Minnie performs the tango and salsa, and both customers start flirting with her. Pete then attempts to put an early end to their emerging rivalry by kidnapping her. He escapes on his donkey while Mickey gives chase on his drunk rhea, soon catching up to his rival. Pete and Mickey then challenge each other to a sword duel. Mickey emerges victorious, by covering Pete's head with a chamber pot he pulls out from under a bed. Having won Minnie's affection, the finale has the pair riding the rhea stage left until they are obscured entirely by trees in the foreground.

==Production==
Mickey and Minnie Mouse first appeared in Plane Crazy on May 15, 1928, which failed to catch the attention of distributors when first produced as a silent film. The Gallopin' Gaucho was a second attempt at success by co-directors Walt Disney and Ub Iwerks. The latter also served as the sole animator for it. Roy O. Disney wrote down the total budget of the short in his ledger book, which ended up costing $4,249.73.

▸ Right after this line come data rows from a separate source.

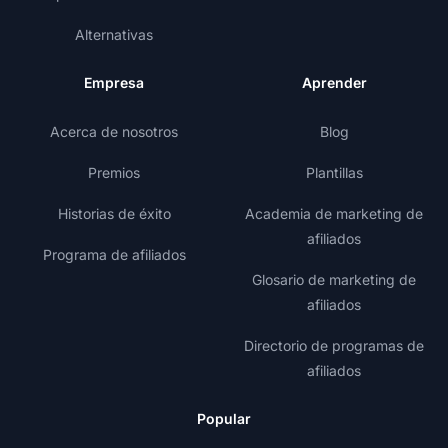
Alternativas
Empresa
Aprender
Acerca de nosotros
Blog
Premios
Plantillas
Historias de éxito
Academia de marketing de
afiliados
Programa de afiliados
Glosario de marketing de
afiliados
Directorio de programas de
afiliados
Popular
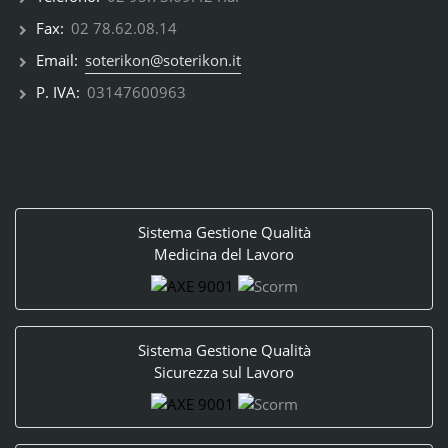
Fax:
02 78.62.08.14
Email:
soterikon@soterikon.it
P. IVA:
03147600963
Sistema Gestione Qualità
Medicina del Lavoro
Sistema Gestione Qualità
Sicurezza sul Lavoro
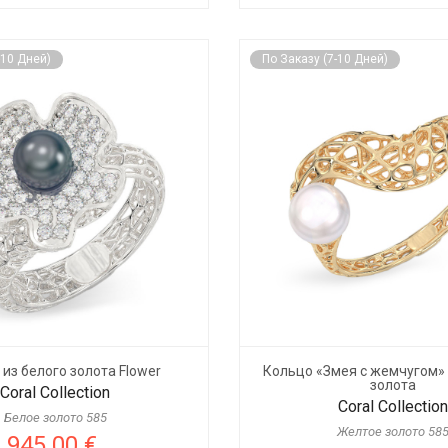
-10 Дней)
По Заказу (7-10 Дней)
из белого золота Flower
Кольцо «Змея с жемчугом»
золота
Coral Collection
Coral Collection
Белое золото 585
Желтое золото 58
945.00 €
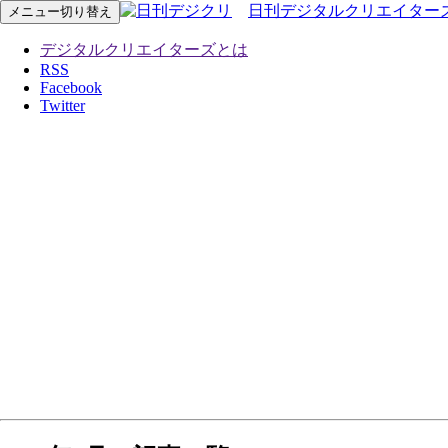
日刊デジタルクリエイター
メニュー切り替え
デジタルクリエイターズとは
RSS
Facebook
Twitter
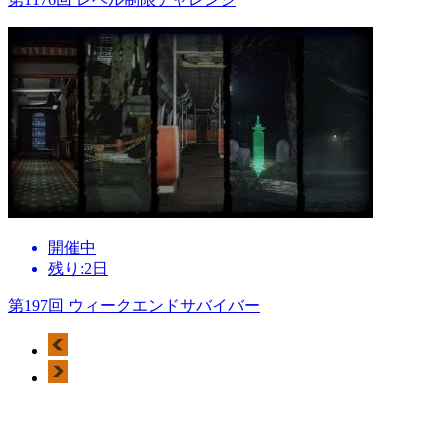
開催中
残り:2日
第197回 ウィークエンドサバイバー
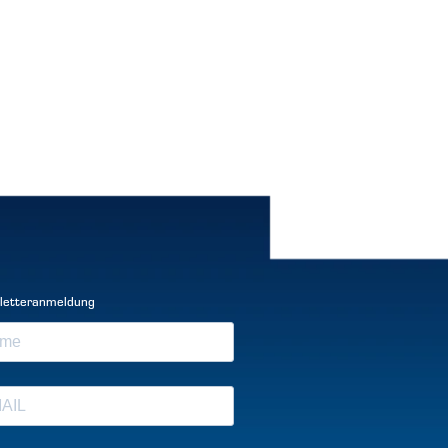
letteranmeldung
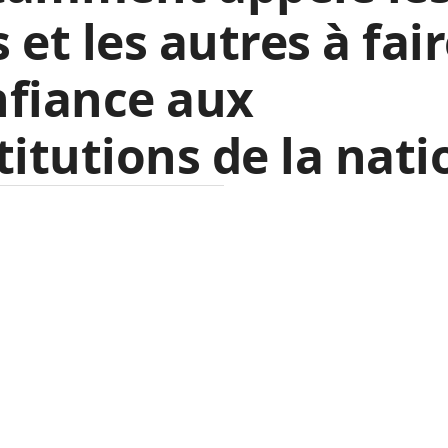
 et les autres à fai
nfiance aux
titutions de la nati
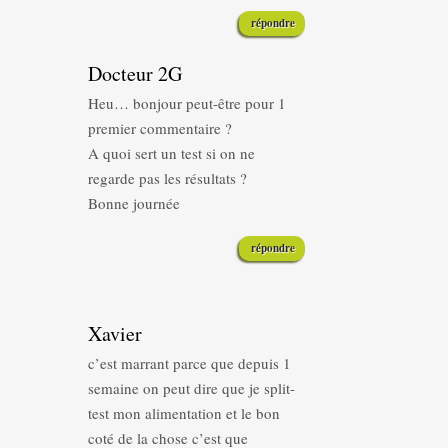
répondre
Docteur 2G
Heu… bonjour peut-être pour 1
premier commentaire ?
A quoi sert un test si on ne
regarde pas les résultats ?
Bonne journée
répondre
Xavier
c’est marrant parce que depuis 1
semaine on peut dire que je split-
test mon alimentation et le bon
coté de la chose c’est que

The short was intended as a parody of Douglas Fairbanks's The Gaucho, a film first released on November 21, 1927. Following the original film, the events of the short take place in the Pampas of Argentina with Mickey cast as the gaucho of the title. Pete makes his first appearance in the series, having already been established as an antagonist in both the Alice Comedies and the Oswald the Lucky Rabbit series. Unlike his previous appearances, he was redesigned as a cat as his previous design was owned by Universal Pictures and still being used in Walter Lantz's Oswald series. Mickey and Minnie retain their prototypical Plane Crazy designs until Pete appears, where they switch to their more familiar redesigns in future films.

==Reception==
The Film Daily (January 6, 1929) said: "This features Mickey Mouse, the demon hero who has his ups and downs trying to rescue his sweetie who has been kidnapped by the villain Cat. In this one he takes a regular Doug Fairbanks part as a hard riding gaucho of the South American pampas. It is good burlesquing all the way, and the cartoon work of Walt Disney is clever in the extreme. It has some neat comedy effects through the addition of sound, which make the film far more enjoyable and laughable than it could possibly be in silent form."

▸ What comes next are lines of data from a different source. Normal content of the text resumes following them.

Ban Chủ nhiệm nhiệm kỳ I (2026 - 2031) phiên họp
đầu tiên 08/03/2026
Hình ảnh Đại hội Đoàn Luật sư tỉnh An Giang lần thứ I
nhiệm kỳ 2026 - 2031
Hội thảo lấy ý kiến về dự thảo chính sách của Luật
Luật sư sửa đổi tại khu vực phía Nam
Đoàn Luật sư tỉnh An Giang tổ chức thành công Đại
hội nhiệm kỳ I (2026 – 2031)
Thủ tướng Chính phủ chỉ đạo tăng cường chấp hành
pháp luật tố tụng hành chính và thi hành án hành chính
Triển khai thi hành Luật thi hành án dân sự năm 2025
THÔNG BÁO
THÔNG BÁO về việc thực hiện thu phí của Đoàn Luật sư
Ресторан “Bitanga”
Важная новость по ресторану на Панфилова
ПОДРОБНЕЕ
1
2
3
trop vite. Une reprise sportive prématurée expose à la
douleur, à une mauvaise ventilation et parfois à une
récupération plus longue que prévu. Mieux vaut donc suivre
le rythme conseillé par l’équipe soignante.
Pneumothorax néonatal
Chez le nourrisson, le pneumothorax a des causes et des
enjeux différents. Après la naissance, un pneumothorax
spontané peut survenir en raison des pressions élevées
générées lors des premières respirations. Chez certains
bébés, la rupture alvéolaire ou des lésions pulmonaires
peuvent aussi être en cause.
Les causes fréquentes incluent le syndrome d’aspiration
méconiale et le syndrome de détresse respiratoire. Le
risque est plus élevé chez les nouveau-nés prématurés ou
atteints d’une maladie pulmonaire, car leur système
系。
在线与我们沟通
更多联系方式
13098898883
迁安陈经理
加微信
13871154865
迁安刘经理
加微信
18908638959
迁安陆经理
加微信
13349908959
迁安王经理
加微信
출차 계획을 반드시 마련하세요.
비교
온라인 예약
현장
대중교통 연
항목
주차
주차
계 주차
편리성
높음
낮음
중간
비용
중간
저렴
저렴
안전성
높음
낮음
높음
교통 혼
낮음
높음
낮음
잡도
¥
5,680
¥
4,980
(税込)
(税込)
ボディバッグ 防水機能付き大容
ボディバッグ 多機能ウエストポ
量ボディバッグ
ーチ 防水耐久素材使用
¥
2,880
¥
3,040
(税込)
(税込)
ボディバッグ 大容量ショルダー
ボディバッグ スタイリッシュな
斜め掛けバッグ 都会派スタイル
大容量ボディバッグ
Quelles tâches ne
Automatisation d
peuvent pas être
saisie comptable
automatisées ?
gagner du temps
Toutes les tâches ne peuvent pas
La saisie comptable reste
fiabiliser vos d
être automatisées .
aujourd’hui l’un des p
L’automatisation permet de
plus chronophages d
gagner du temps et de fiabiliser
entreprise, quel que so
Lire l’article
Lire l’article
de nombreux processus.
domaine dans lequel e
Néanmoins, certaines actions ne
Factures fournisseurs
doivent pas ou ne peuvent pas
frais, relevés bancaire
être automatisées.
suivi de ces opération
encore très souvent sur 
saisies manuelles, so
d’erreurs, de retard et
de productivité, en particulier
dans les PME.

Variety (January 9, 1929) said: "Good six minutes for the big programs because the animated drawings do some giggle getting stuff. This is Walt Disney penmanship, programmed as introducing a new cartoon character, 'Mickey Mouse', with Powers having synchronized via Cinephone. Sound effects won some laughs here on their own, but after it's all over the impression remains that any alert pit drummer can duplicate... Value in this one comes from the antics Disney makes his figures perform during a chase and a duel. Familiar enough as a plot, but some new wrinkles in body gymnastics and the fantastic means to gain numerous ends. Audience liked it and although enhanced by the effects the reel is strong enough to stand in the A houses plus just an organ or orchestra. If the musicians are smart enough to keep pace with it so much the better. An unusual cartoon in being good with or without sound."

==Music==
The short's music was arranged by Carl Stalling and contains an instrumental version of Kingdom Coming by American composer Henry Clay Work (1862), followed by La paloma, by Spanish composer Sebastián Iradier Salaverri. La paloma is danced to by Minnie Mouse. The Gallopin' Gaucho is one of the earliest sound films to represent Latin American places and culture. Another song included in the score is For He's a Jolly Good Fellow.

==Home media==
The short was released on December 2, 2002 on Walt Disney Treasures: Mickey Mouse in Black and White.